Identify every line in the rows below that contains the word "into", and copy each of those lines in full.

═══ Dataset content

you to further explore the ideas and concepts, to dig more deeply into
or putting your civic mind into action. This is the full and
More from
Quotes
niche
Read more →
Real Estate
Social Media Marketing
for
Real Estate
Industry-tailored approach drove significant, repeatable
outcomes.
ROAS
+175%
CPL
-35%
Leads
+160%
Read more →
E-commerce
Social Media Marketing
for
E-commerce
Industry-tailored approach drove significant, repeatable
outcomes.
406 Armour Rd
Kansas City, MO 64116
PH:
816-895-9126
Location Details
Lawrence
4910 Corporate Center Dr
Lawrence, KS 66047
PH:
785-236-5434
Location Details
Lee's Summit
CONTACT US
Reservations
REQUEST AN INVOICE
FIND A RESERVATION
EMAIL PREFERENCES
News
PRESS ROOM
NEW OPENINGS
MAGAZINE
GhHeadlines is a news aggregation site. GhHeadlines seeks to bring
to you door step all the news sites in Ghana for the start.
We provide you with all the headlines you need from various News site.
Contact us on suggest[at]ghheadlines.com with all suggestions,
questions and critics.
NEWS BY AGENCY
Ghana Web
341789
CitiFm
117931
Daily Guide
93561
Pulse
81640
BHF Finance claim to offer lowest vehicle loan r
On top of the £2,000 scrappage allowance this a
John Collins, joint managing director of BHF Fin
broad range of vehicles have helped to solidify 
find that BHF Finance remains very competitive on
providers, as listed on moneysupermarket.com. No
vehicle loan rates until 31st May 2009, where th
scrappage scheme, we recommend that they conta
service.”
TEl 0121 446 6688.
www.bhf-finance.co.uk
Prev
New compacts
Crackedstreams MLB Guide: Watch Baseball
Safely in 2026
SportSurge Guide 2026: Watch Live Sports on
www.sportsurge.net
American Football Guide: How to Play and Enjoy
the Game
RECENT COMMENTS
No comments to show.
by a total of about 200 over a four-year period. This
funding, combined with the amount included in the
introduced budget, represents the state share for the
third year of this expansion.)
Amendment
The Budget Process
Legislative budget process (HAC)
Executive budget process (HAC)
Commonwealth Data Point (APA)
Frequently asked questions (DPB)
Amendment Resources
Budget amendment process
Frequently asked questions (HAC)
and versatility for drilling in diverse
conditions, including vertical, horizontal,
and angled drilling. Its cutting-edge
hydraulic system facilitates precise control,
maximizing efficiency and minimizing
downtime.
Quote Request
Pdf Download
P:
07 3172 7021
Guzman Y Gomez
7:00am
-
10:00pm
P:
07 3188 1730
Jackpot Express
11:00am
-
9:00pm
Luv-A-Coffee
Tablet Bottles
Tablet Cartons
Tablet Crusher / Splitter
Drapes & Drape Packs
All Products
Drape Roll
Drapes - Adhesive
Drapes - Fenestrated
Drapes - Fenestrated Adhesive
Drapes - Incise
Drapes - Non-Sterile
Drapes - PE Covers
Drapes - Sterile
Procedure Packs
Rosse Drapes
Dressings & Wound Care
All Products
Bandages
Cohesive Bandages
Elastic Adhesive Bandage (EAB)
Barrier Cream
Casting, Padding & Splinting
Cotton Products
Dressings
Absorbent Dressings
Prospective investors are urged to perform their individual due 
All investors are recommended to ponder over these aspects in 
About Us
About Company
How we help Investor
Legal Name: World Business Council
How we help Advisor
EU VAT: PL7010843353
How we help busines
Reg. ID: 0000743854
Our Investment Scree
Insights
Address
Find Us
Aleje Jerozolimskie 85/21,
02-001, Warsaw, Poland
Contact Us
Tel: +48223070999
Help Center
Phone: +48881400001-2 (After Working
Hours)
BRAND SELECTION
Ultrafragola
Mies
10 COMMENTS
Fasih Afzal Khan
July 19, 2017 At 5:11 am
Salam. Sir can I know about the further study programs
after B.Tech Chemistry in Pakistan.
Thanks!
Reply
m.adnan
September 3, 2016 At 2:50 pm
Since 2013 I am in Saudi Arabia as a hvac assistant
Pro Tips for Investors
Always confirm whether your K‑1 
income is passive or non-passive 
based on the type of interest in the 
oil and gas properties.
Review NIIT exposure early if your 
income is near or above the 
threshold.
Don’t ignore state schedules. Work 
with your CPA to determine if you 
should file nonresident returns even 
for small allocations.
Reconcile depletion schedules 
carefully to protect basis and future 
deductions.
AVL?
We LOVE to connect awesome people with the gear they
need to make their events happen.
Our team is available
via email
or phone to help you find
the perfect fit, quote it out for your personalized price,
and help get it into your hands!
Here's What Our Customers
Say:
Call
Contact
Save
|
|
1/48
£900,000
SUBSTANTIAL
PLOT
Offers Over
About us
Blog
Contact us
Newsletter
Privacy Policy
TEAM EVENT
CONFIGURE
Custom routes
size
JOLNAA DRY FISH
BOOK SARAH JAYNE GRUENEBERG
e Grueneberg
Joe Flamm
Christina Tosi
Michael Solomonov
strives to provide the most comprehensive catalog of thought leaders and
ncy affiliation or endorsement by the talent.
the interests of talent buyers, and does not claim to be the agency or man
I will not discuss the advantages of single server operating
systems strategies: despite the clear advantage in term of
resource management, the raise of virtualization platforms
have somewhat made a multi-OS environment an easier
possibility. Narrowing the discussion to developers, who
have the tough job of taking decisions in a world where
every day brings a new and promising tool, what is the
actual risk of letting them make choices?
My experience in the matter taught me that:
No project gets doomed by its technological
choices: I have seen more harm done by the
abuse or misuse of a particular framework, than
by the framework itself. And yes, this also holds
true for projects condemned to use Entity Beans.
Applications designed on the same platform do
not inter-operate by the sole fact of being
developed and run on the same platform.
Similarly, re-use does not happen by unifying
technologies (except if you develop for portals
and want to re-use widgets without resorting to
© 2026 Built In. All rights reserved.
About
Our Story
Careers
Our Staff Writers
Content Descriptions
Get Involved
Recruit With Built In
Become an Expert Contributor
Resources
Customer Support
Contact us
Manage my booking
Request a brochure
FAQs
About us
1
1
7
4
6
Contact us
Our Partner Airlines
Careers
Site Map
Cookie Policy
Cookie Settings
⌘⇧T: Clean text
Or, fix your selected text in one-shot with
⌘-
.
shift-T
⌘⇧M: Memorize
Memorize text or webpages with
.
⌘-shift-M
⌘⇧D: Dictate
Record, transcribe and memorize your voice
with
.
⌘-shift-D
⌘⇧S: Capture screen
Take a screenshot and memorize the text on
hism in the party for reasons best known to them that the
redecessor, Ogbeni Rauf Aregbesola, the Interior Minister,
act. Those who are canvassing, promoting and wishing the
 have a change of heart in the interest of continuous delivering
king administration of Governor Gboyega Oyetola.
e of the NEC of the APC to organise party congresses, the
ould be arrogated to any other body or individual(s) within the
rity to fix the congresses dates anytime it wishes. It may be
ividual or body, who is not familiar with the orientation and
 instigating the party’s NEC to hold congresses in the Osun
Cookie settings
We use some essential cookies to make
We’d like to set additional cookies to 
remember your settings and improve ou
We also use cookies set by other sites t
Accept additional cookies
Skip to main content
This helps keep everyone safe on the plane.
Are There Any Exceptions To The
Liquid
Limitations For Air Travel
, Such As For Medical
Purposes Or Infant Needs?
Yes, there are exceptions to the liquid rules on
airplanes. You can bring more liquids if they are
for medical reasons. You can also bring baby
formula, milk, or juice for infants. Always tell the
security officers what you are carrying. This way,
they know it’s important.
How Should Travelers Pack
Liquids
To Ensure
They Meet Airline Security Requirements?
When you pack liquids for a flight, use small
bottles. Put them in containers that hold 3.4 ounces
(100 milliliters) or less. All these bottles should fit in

══════

▶ **Response below**
you to further explore the ideas and concepts, to dig more deeply into
or putting your civic mind into action. This is the full and
and help get it into your hands!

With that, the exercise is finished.